Caro Mino,

mi dispiace di non essere con voi per ragioni di salute. Consideratemi presente come un militante che esprime la sua opinione. Il PPI ha subito una sconfitta storica, non un incidente di percorso. Può essere l'inizio della fine o l'occasione di una ripresa. Bisogna dare subito un forte segnale di cambiamento per ricostruire, in un congresso libero, una nuova strategia e scegliere, sulla base di essa, un nuovo e credibile gruppo dirigente. Non servono capri espiatori perché l'attuale gruppo dirigente ha condiviso e non ha ostacolato gli errori di Marini. Né servono rinvii a favore di manovre suicide, candidati imposti da chi ammette la sconfitta, precarie soluzioni ponte per preparare un congresso prefabbricato. Occorre una inversione di tendenza. Con i cedimenti nella Bicamerale, l'irresponsabile crisi del Governo Prodi, il centrosinistra di D'Alema diverso da quello del 1996, la rivendicazione di parte del Quirinale, la rottura con Prodi per le europee, ci siamo allontanati dalle ambizioni dell'Assemblea Costituente del PPI, ne abbiamo ridotto il ruolo in una pratica di subordinazione ai DS. Per riprendere il camino, in modo credibile, non é da escludere a priori una uscita dal Governo, non dalla maggioranza, in assenza di una seria verifica che includa il modo di dirigere l'esecutivo del Presidente del Consiglio. Il PPI deve riprendere maggiore autonomia, pensare al suo futuro, senza diluirsi in equivoche federazioni, per affrontare le politiche con un disegno di coalizione, fortemente riformatore, analogo a quello del 1996. Su questa piattaforma va scelto il miglio gruppo dirigente possibile.

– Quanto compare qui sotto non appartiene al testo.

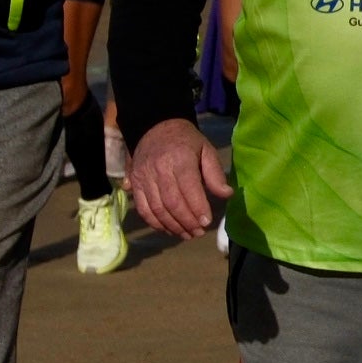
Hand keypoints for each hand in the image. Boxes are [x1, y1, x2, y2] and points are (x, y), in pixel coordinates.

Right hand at [126, 117, 230, 239]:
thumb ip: (215, 173)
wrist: (155, 128)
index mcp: (179, 159)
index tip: (207, 222)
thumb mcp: (206, 150)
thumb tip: (227, 194)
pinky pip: (143, 208)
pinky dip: (155, 223)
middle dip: (186, 221)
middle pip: (171, 202)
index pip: (188, 188)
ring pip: (156, 208)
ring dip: (172, 226)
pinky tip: (169, 230)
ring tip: (187, 234)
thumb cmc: (187, 142)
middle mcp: (158, 170)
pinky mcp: (134, 184)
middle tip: (198, 232)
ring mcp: (143, 178)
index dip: (197, 208)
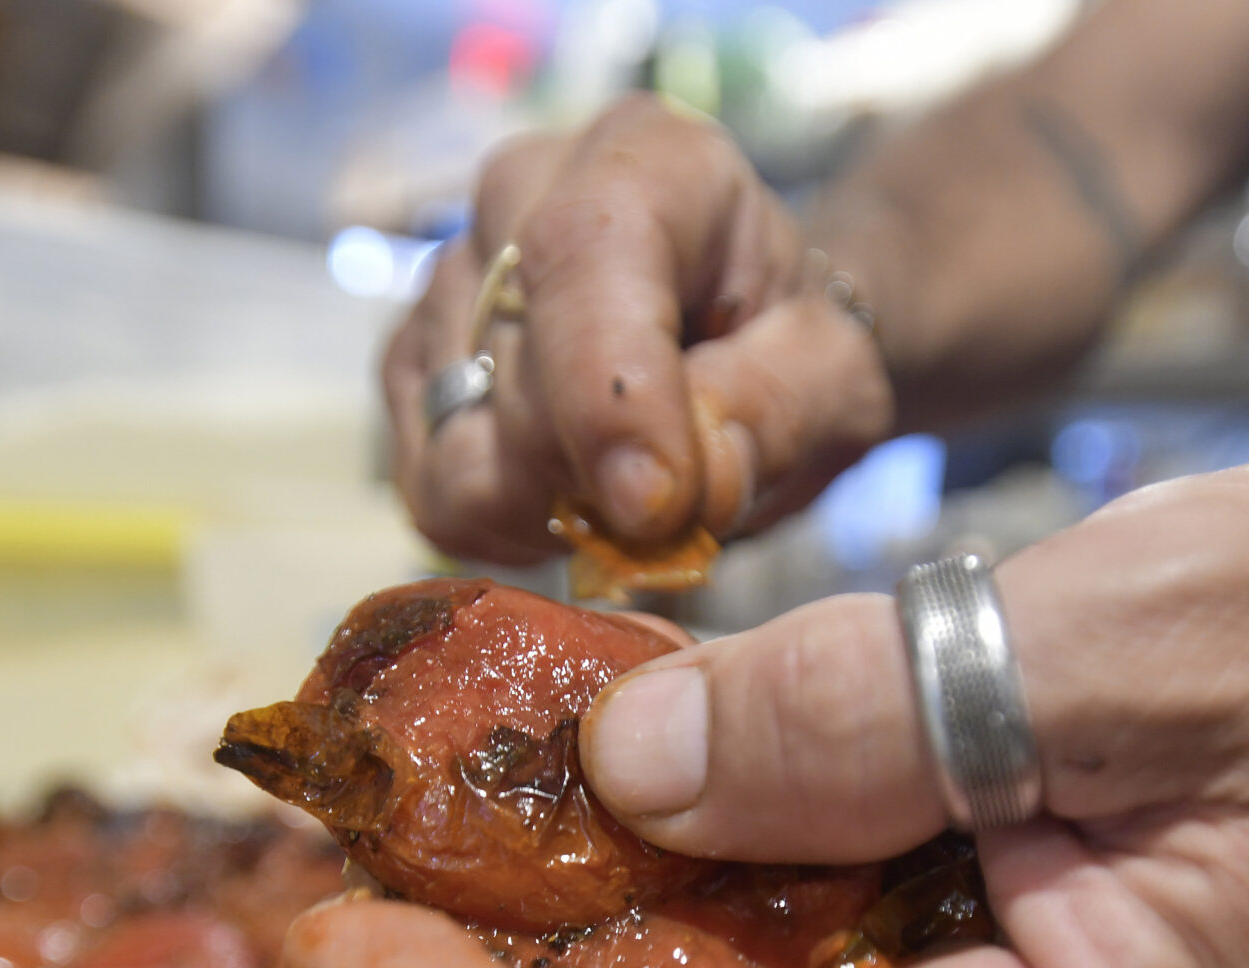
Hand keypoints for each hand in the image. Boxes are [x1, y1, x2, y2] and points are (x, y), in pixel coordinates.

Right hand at [383, 95, 894, 564]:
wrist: (748, 340)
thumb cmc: (795, 348)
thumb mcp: (838, 377)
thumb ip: (774, 413)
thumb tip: (665, 495)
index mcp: (646, 161)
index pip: (585, 257)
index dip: (608, 398)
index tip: (657, 505)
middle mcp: (518, 195)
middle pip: (518, 384)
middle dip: (604, 480)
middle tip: (684, 495)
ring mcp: (447, 281)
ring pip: (459, 456)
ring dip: (553, 511)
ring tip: (627, 490)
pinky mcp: (410, 367)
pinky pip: (431, 492)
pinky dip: (508, 525)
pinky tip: (572, 495)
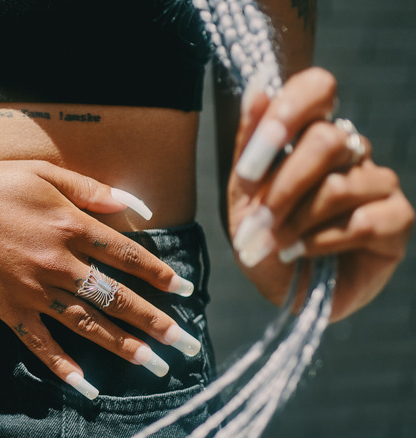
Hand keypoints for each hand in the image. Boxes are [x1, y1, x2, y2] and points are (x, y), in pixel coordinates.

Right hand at [0, 160, 198, 398]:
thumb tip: (137, 205)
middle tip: (185, 343)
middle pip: (117, 297)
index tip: (185, 290)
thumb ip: (92, 189)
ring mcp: (34, 290)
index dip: (160, 274)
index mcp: (71, 225)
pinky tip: (86, 386)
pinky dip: (62, 366)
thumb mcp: (45, 173)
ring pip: (89, 324)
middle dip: (156, 322)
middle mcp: (59, 262)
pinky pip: (40, 344)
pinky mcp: (10, 310)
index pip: (127, 255)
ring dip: (124, 347)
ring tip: (155, 366)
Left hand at [227, 67, 413, 320]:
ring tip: (271, 245)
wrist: (283, 288)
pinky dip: (322, 241)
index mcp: (311, 133)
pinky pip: (364, 220)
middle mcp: (351, 150)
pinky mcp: (398, 219)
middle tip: (256, 223)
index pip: (318, 87)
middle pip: (327, 140)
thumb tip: (258, 86)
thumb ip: (250, 144)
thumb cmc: (265, 237)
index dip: (287, 113)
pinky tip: (301, 253)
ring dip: (296, 221)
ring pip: (341, 185)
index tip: (252, 163)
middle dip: (283, 186)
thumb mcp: (244, 195)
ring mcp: (379, 182)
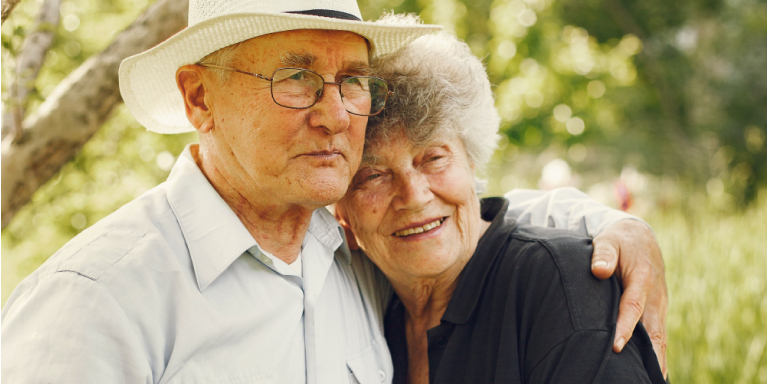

Nessuno va discriminato a cominciare da chi a creduto sin dall'inizio al PPI delle origini. E' augurabile che Mino Martinazzoli, uscendo dal disimpegno, assuma un ruolo adeguato. A condizione che non si tratti di una nobile copertura in attesa che ristrette oligarchie preparino logori organigrammi in cui pesino le biografie delle persone invece del futuro di un PPI che ridia ruolo e capacità decisionale alle  grandi risorse inutilizzate della periferia.